• _EXERCISE A_
Reproduce verbatim everything in the rows from the line containing "发表于 2022-9-18 14:59</a>" down to the final line of the rows, including both of those lines.

(Beginning of SOURCE DOCUMENT)

Making a picture book dummy is helpful when looking at both page turns and where the story is illustratable. Print out your text and cut it up where you think the natural page breaks would be for a 32 page picture book. Take 8 sheets of paper and fold in half like a book. The story can start on page 3, 4 or 5. As you lay out the words can you envision changing images for each spread? Or are the characters static? Can you see more story being told through the pictures? If you can't see different active images for each spread and the story being enhanced by those images, you probably have a magazine story.

Now look at pacing. Is there anticipation as you turn the pages? If you break lines in different places, can you change the pace? Does a page turn create a surprise or an expected pattern? Does speeding or slowing the pace change the emotions?

To conclude...

Magazine story - more description, images a bonus, page turns unnecessary, read aloud does not invite audience participation.
Picture book - description mostly left to the illustrator, images complete the story, page turns necessary for telling the story, great read aloud that often invites participation.

(End of SOURCE DOCUMENT)

• _EXERCISE B_
Extend the passage contrasting picture books with magazine stories, starting after its final sentence.

(Beginning of INPUT)

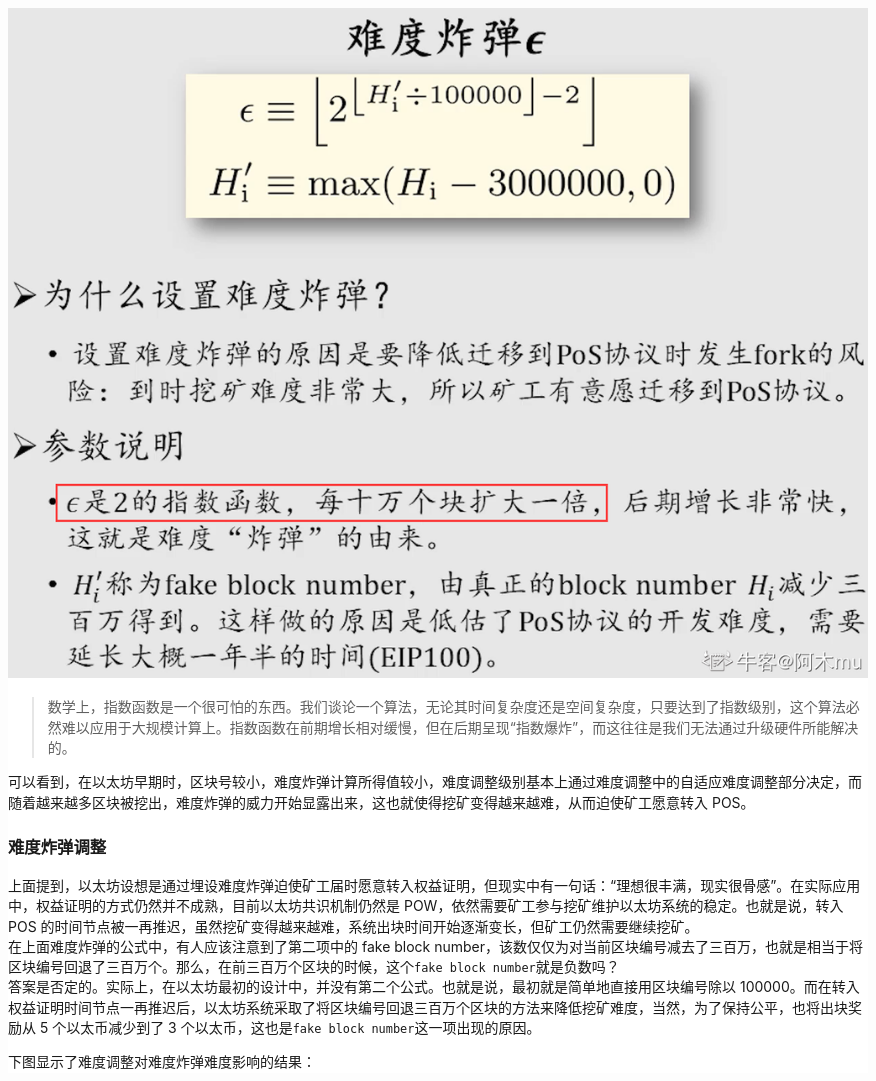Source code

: ![难度炸弹](images/img_33.png)

> 数学上，指数函数是一个很可怕的东西。我们谈论一个算法，无论其时间复杂度还是空间复杂度，只要达到了指数级别，这个算法必然难以应用于大规模计算上。指数函数在前期增长相对缓慢，但在后期呈现“指数爆炸”，而这往往是我们无法通过升级硬件所能解决的。

可以看到，在以太坊早期时，区块号较小，难度炸弹计算所得值较小，难度调整级别基本上通过难度调整中的自适应难度调整部分决定，而随着越来越多区块被挖出，难度炸弹的威力开始显露出来，这也就使得挖矿变得越来越难，从而迫使矿工愿意转入 POS。

### 难度炸弹调整

上面提到，以太坊设想是通过埋设难度炸弹迫使矿工届时愿意转入权益证明，但现实中有一句话：“理想很丰满，现实很骨感”。在实际应用中，权益证明的方式仍然并不成熟，目前以太坊共识机制仍然是 POW，依然需要矿工参与挖矿维护以太坊系统的稳定。也就是说，转入 POS 的时间节点被一再推迟，虽然挖矿变得越来越难，系统出块时间开始逐渐变长，但矿工仍然需要继续挖矿。  
在上面难度炸弹的公式中，有人应该注意到了第二项中的 fake block number，该数仅仅为对当前区块编号减去了三百万，也就是相当于将区块编号回退了三百万个。那么，在前三百万个区块的时候，这个`fake block number`就是负数吗？  
答案是否定的。实际上，在以太坊最初的设计中，并没有第二个公式。也就是说，最初就是简单地直接用区块编号除以 100000。而在转入权益证明时间节点一再推迟后，以太坊系统采取了将区块编号回退三百万个区块的方法来降低挖矿难度，当然，为了保持公平，也将出块奖励从 5 个以太币减少到了 3 个以太币，这也是`fake block number`这一项出现的原因。

下图显示了难度调整对难度炸弹难度影响的结果：
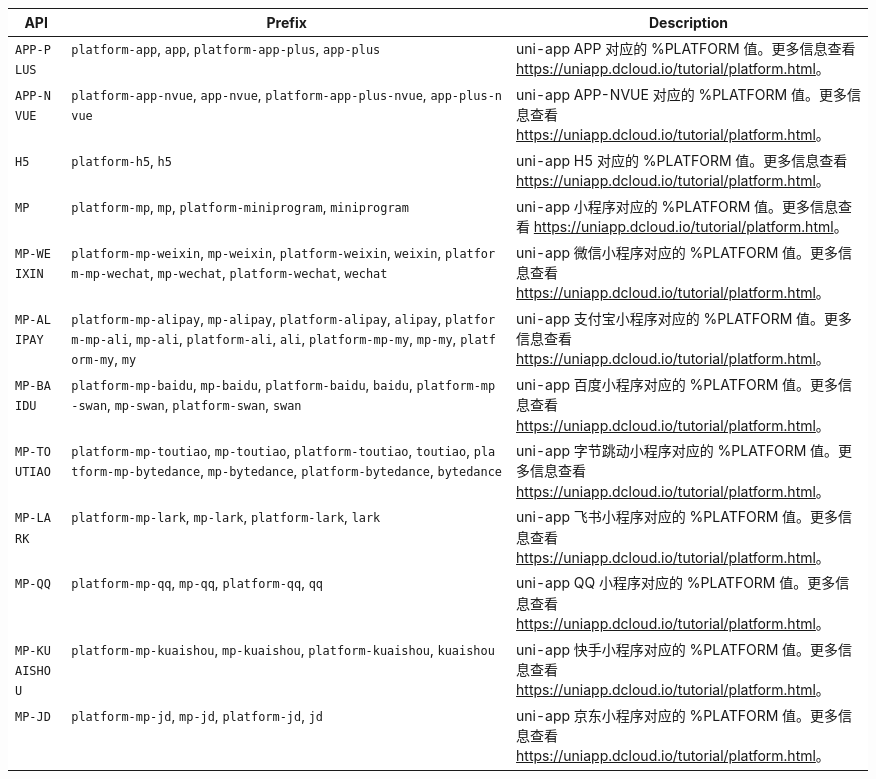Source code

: | API                                        | Prefix                                                                                                                                                             | Description                                                                                                                                                                                                                         |
| ------------------------------------------ | ------------------------------------------------------------------------------------------------------------------------------------------------------------------ | ----------------------------------------------------------------------------------------------------------------------------------------------------------------------------------------------------------------------------------- |
| `APP-PLUS`                                 | `platform-app`, `app`, `platform-app-plus`, `app-plus`                                                                                                             | uni-app APP 对应的 %PLATFORM 值。更多信息查看 <https://uniapp.dcloud.io/tutorial/platform.html>。                                                                                                                                   |
| `APP-NVUE`                                 | `platform-app-nvue`, `app-nvue`, `platform-app-plus-nvue`, `app-plus-nvue`                                                                                         | uni-app APP-NVUE 对应的 %PLATFORM 值。更多信息查看 <https://uniapp.dcloud.io/tutorial/platform.html>。                                                                                                                              |
| `H5`                                       | `platform-h5`, `h5`                                                                                                                                                | uni-app H5 对应的 %PLATFORM 值。更多信息查看 <https://uniapp.dcloud.io/tutorial/platform.html>。                                                                                                                                    |
| `MP`                                       | `platform-mp`, `mp`, `platform-miniprogram`, `miniprogram`                                                                                                         | uni-app 小程序对应的 %PLATFORM 值。更多信息查看 <https://uniapp.dcloud.io/tutorial/platform.html>。                                                                                                                                 |
| `MP-WEIXIN`                                | `platform-mp-weixin`, `mp-weixin`, `platform-weixin`, `weixin`, `platform-mp-wechat`, `mp-wechat`, `platform-wechat`, `wechat`                                     | uni-app 微信小程序对应的 %PLATFORM 值。更多信息查看 <https://uniapp.dcloud.io/tutorial/platform.html>。                                                                                                                             |
| `MP-ALIPAY`                                | `platform-mp-alipay`, `mp-alipay`, `platform-alipay`, `alipay`, `platform-mp-ali`, `mp-ali`, `platform-ali`, `ali`, `platform-mp-my`, `mp-my`, `platform-my`, `my` | uni-app 支付宝小程序对应的 %PLATFORM 值。更多信息查看 <https://uniapp.dcloud.io/tutorial/platform.html>。                                                                                                                           |
| `MP-BAIDU`                                 | `platform-mp-baidu`, `mp-baidu`, `platform-baidu`, `baidu`, `platform-mp-swan`, `mp-swan`, `platform-swan`, `swan`                                                 | uni-app 百度小程序对应的 %PLATFORM 值。更多信息查看 <https://uniapp.dcloud.io/tutorial/platform.html>。                                                                                                                             |
| `MP-TOUTIAO`                               | `platform-mp-toutiao`, `mp-toutiao`, `platform-toutiao`, `toutiao`, `platform-mp-bytedance`, `mp-bytedance`, `platform-bytedance`, `bytedance`                     | uni-app 字节跳动小程序对应的 %PLATFORM 值。更多信息查看 <https://uniapp.dcloud.io/tutorial/platform.html>。                                                                                                                         |
| `MP-LARK`                                  | `platform-mp-lark`, `mp-lark`, `platform-lark`, `lark`                                                                                                             | uni-app 飞书小程序对应的 %PLATFORM 值。更多信息查看 <https://uniapp.dcloud.io/tutorial/platform.html>。                                                                                                                             |
| `MP-QQ`                                    | `platform-mp-qq`, `mp-qq`, `platform-qq`, `qq`                                                                                                                     | uni-app QQ 小程序对应的 %PLATFORM 值。更多信息查看 <https://uniapp.dcloud.io/tutorial/platform.html>。                                                                                                                              |
| `MP-KUAISHOU`                              | `platform-mp-kuaishou`, `mp-kuaishou`, `platform-kuaishou`, `kuaishou`                                                                                             | uni-app 快手小程序对应的 %PLATFORM 值。更多信息查看 <https://uniapp.dcloud.io/tutorial/platform.html>。                                                                                                                             |
| `MP-JD`                                    | `platform-mp-jd`, `mp-jd`, `platform-jd`, `jd`                                                                                                                     | uni-app 京东小程序对应的 %PLATFORM 值。更多信息查看 <https://uniapp.dcloud.io/tutorial/platform.html>。                                                                                                                             |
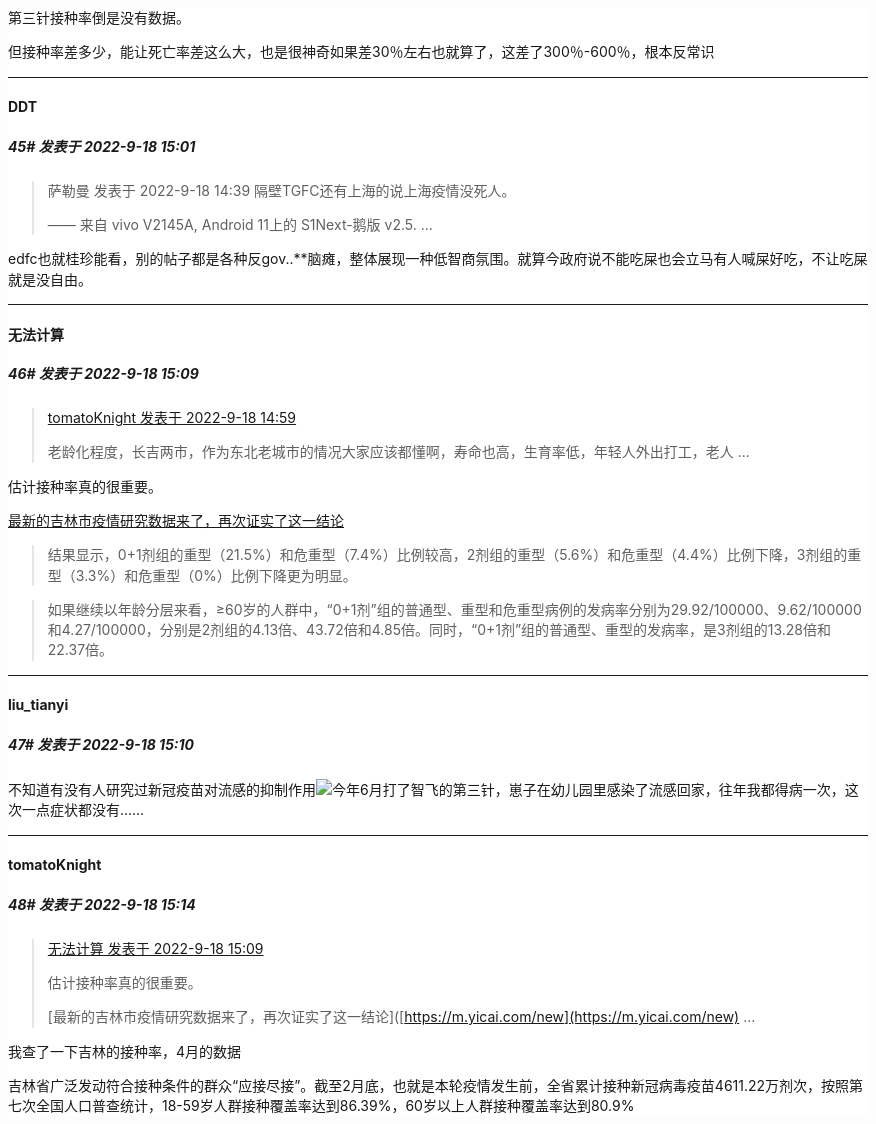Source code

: 第三针接种率倒是没有数据。

但接种率差多少，能让死亡率差这么大，也是很神奇如果差30％左右也就算了，这差了300％-600％，根本反常识

*****

####  DDT  
##### 45#       发表于 2022-9-18 15:01

<blockquote>萨勒曼 发表于 2022-9-18 14:39
隔壁TGFC还有上海的说上海疫情没死人。

—— 来自 vivo V2145A, Android 11上的 S1Next-鹅版 v2.5. ...</blockquote>
edfc也就桂珍能看，别的帖子都是各种反gov..**脑瘫，整体展现一种低智商氛围。就算今政府说不能吃屎也会立马有人喊屎好吃，不让吃屎就是没自由。

*****

####  无法计算  
##### 46#       发表于 2022-9-18 15:09

<blockquote><a href="httphttps://bbs.saraba1st.com/2b/forum.php?mod=redirect&amp;goto=findpost&amp;pid=57538864&amp;ptid=2095274" target="_blank">tomatoKnight 发表于 2022-9-18 14:59</a>

老龄化程度，长吉两市，作为东北老城市的情况大家应该都懂啊，寿命也高，生育率低，年轻人外出打工，老人 ...</blockquote>
估计接种率真的很重要。

[最新的吉林市疫情研究数据来了，再次证实了这一结论]([https://m.yicai.com/news/101398601.html](https://m.yicai.com/news/101398601.html))
 <blockquote>结果显示，0+1剂组的重型（21.5%）和危重型（7.4%）比例较高，2剂组的重型（5.6%）和危重型（4.4%）比例下降，3剂组的重型（3.3%）和危重型（0%）比例下降更为明显。</blockquote>
<blockquote>如果继续以年龄分层来看，≥60岁的人群中，“0+1剂”组的普通型、重型和危重型病例的发病率分别为29.92/100000、9.62/100000和4.27/100000，分别是2剂组的4.13倍、43.72倍和4.85倍。同时，“0+1剂”组的普通型、重型的发病率，是3剂组的13.28倍和22.37倍。</blockquote>

*****

####  liu_tianyi  
##### 47#       发表于 2022-9-18 15:10

不知道有没有人研究过新冠疫苗对流感的抑制作用<img src="https://static.saraba1st.com/image/smiley/face2017/001.png" referrerpolicy="no-referrer">今年6月打了智飞的第三针，崽子在幼儿园里感染了流感回家，往年我都得病一次，这次一点症状都没有……

*****

####  tomatoKnight  
##### 48#       发表于 2022-9-18 15:14

<blockquote><a href="httphttps://bbs.saraba1st.com/2b/forum.php?mod=redirect&amp;goto=findpost&amp;pid=57539005&amp;ptid=2095274" target="_blank">无法计算 发表于 2022-9-18 15:09</a>

估计接种率真的很重要。

[最新的吉林市疫情研究数据来了，再次证实了这一结论]([https://m.yicai.com/new](https://m.yicai.com/new) ...</blockquote>
我查了一下吉林的接种率，4月的数据

吉林省广泛发动符合接种条件的群众“应接尽接”。截至2月底，也就是本轮疫情发生前，全省累计接种新冠病毒疫苗4611.22万剂次，按照第七次全国人口普查统计，18-59岁人群接种覆盖率达到86.39%，60岁以上人群接种覆盖率达到80.9%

(End of INPUT)

• _TASK RESPONSE A_
<blockquote><a href="httphttps://bbs.saraba1st.com/2b/forum.php?mod=redirect&amp;goto=findpost&amp;pid=57538864&amp;ptid=2095274" target="_blank">tomatoKnight 发表于 2022-9-18 14:59</a>

老龄化程度，长吉两市，作为东北老城市的情况大家应该都懂啊，寿命也高，生育率低，年轻人外出打工，老人 ...</blockquote>
估计接种率真的很重要。

[最新的吉林市疫情研究数据来了，再次证实了这一结论]([https://m.yicai.com/news/101398601.html](https://m.yicai.com/news/101398601.html))
 <blockquote>结果显示，0+1剂组的重型（21.5%）和危重型（7.4%）比例较高，2剂组的重型（5.6%）和危重型（4.4%）比例下降，3剂组的重型（3.3%）和危重型（0%）比例下降更为明显。</blockquote>
<blockquote>如果继续以年龄分层来看，≥60岁的人群中，“0+1剂”组的普通型、重型和危重型病例的发病率分别为29.92/100000、9.62/100000和4.27/100000，分别是2剂组的4.13倍、43.72倍和4.85倍。同时，“0+1剂”组的普通型、重型的发病率，是3剂组的13.28倍和22.37倍。</blockquote>

*****

####  liu_tianyi  
##### 47#       发表于 2022-9-18 15:10

不知道有没有人研究过新冠疫苗对流感的抑制作用<img src="https://static.saraba1st.com/image/smiley/face2017/001.png" referrerpolicy="no-referrer">今年6月打了智飞的第三针，崽子在幼儿园里感染了流感回家，往年我都得病一次，这次一点症状都没有……

*****

####  tomatoKnight  
##### 48#       发表于 2022-9-18 15:14

<blockquote><a href="httphttps://bbs.saraba1st.com/2b/forum.php?mod=redirect&amp;goto=findpost&amp;pid=57539005&amp;ptid=2095274" target="_blank">无法计算 发表于 2022-9-18 15:09</a>

估计接种率真的很重要。

[最新的吉林市疫情研究数据来了，再次证实了这一结论]([https://m.yicai.com/new](https://m.yicai.com/new) ...</blockquote>
我查了一下吉林的接种率，4月的数据

吉林省广泛发动符合接种条件的群众“应接尽接”。截至2月底，也就是本轮疫情发生前，全省累计接种新冠病毒疫苗4611.22万剂次，按照第七次全国人口普查统计，18-59岁人群接种覆盖率达到86.39%，60岁以上人群接种覆盖率达到80.9%

• _TASK RESPONSE B_
Nonfiction Writing

blackboard-583692_1920.jpgIf you've considered writing nonfiction, but aren't sure where to start, my first recommendation is to find some magazines that have articles you enjoy. Focus on the magazines where the articles are similar to what you'd like to write. Read lots of those articles. You'll learn so much seeing what other writers have done well. You'll know what style and tone those magazines prefer. Writing for magazines is a good place to get some writing credits, too.

How to Find Topics

Consider the skills you already know that children or teens might be interested in. Could you turn your experience into a "how to" article?

Or think about an unusual place you visited or lived. Is there something there that kids don't commonly know? If you find something fascinating, there's a good chance young people will too.

A third option is to think about something you wish you knew more about. Researching can lead to article ideas.

Don't forget theme lists. Many magazines share the topic where they want articles. Maybe one of those topics is perfect for you.

Helpful Resources to Start

"Children's Nonfiction: a Niche Worth Pursuing" by Sue Bradford Edwards

"A Crafty Way to Break into Children's Writing" by Mary Cox

"Six Tips to Help You Break into the Children's Magazine Markets with Your Non-Fiction for Kids!" by Suzanne Lieurance
Note: Tip 6. says "lesson known." It should be "lessor known."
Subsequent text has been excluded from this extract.